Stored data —

-- Opening Marker --

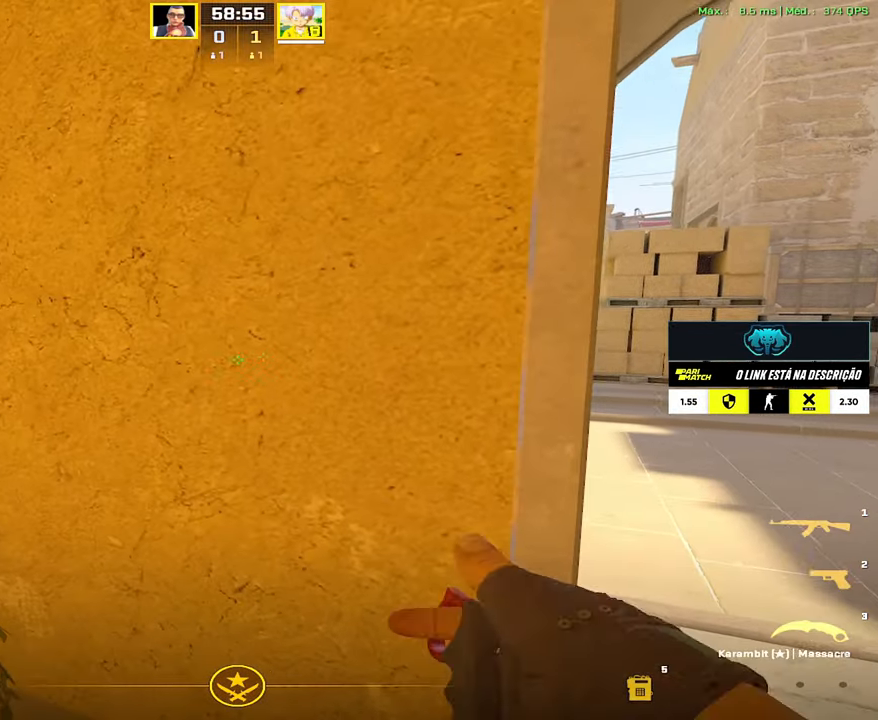
{"keys": [], "mouse": [], "events": []}
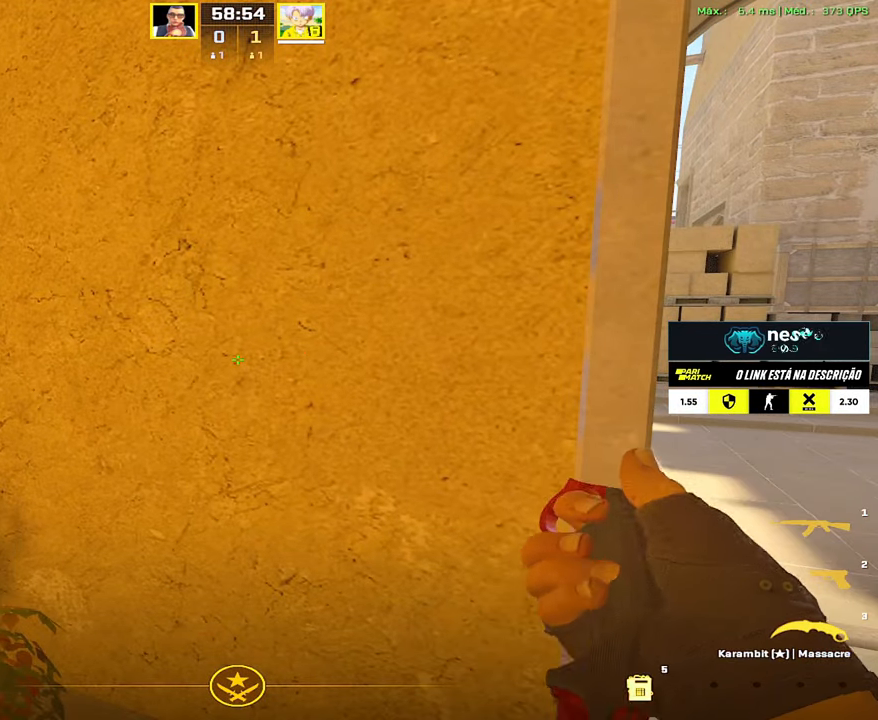
{"keys": [], "mouse": [], "events": []}
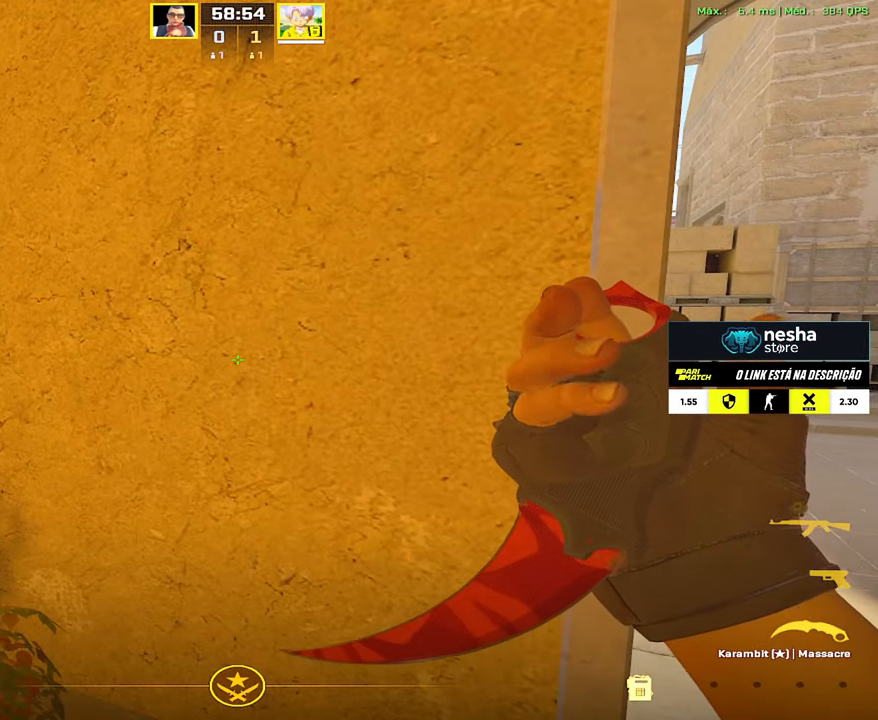
{"keys": [], "mouse": [], "events": []}
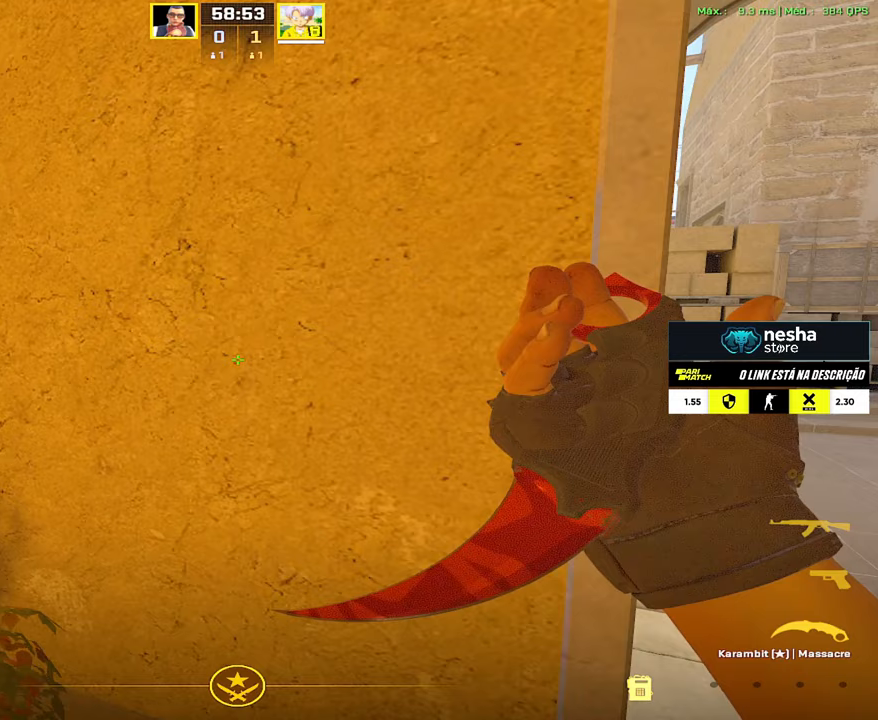
{"keys": [], "mouse": [], "events": []}
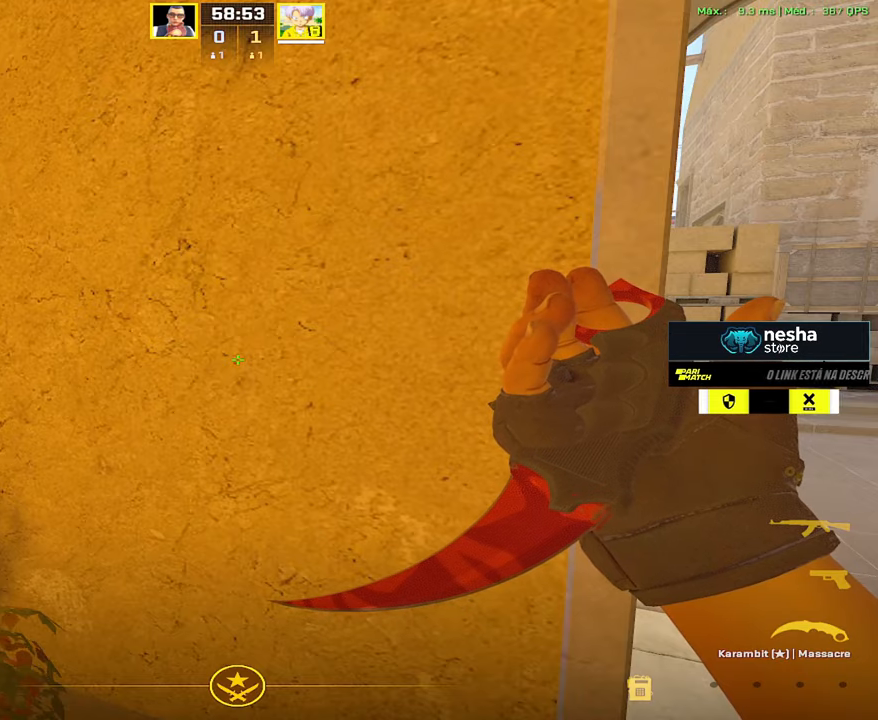
{"keys": ["a"], "mouse": [], "events": [[117, "d", "down"], [267, "1", "down"], [350, "1", "up"], [400, "d", "up"], [450, "a", "down"]]}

-- Closing Marker --

EXERCISE DIRECTIONS —
Your task is to repeat the data above exactly while excluding the pictures.

ANSWER TO THIS EXERCISE —
{"keys": [], "mouse": [], "events": []}
{"keys": [], "mouse": [], "events": []}
{"keys": [], "mouse": [], "events": []}
{"keys": [], "mouse": [], "events": []}
{"keys": ["a"], "mouse": [], "events": [[117, "d", "down"], [267, "1", "down"], [350, "1", "up"], [400, "d", "up"], [450, "a", "down"]]}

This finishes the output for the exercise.